Several million people are having their first contact with ISKCON as a result of this pada-yatra. They are seeing the Deities, receiving food that has been offered to Krsna, obtaining transcendental literature, joining the pilgrimage briefly, and attending the festivals ISKCON holds nightly.

An advance party arranges these evening festivals in a new location each day, which the pada-yatra reaches by walking approximately eleven miles, beginning at sunrise to beat the heat. At one evening festival in the remote district of Dang, the only district in India without a movie theater, villagers saw the first movie of their lives: a film biography of Srila Prabhupada. Many people are amazed to learn that Lord Caitanya visited their town or village, and they are impressed to see Western devotees of Krsna marching in a four-thousand mile pilgrimage. The local people chant and dance enthusiastically and even take vows to chant the Hare Krsna mantra on beads every day.

Mayors, municipal officers, and religious leaders are welcoming the pada-yatra. In Palej, Gujarat, the Moslem mayor invited the pada-yatra pilgrims to chant Hare Krsna in the mosque. The devotees gladly complied and presented the mayor with a copy of Srila Prabhupada’s Bhagavad-gita As It Is.

Last year in New Delhi, Dr. Karan Singh, chairman of India’s Sri Caitanya Five-Hundredth Anniversary Committee, after presenting a list of proposed celebration programs, admitted that ISKCON’s pada-yatra was the most ambitious program of all.

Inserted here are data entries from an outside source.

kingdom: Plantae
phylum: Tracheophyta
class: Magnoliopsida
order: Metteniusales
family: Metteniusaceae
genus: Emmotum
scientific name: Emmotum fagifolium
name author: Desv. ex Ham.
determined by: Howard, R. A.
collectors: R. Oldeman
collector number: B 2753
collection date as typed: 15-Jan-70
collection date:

Temple Tour Acquaints Bobbies with ISKCON

London—To improve community relations and to promote understanding of the Hare Krsna movement here, student policemen of the Royal Police Academy in certain districts are required to spend an afternoon at local ISKCON temples after completing their training.

Groups of police trainees regularly tour Bhaktivedanta Manor and the Soho Street temple. More than eight hundred policemen have become acquainted with Krsna consciousness through this program.

The tour at Bhaktivedanta Manor begins with a walk around the grounds and a visit to the gurukula, an elementary school. In-side the Manor, the trainees tour Srila Prabhupada’s quarters (now a museum), and they hear about the Vedic literature and the Vedic culture that Srila Prabhupada introduced to the West.

After the tour, the guests view a film entitled The World of Hare Krishna. A delicious dinner of krsna-prasadam (vegetarian food offered to Krsna) tops off the afternoon visit.

The pada-yatra procession is rolling through more than three hundred villages like the one above, reminding South Indians of Lord Caitanya’s travels in these same places some twenty generations ago.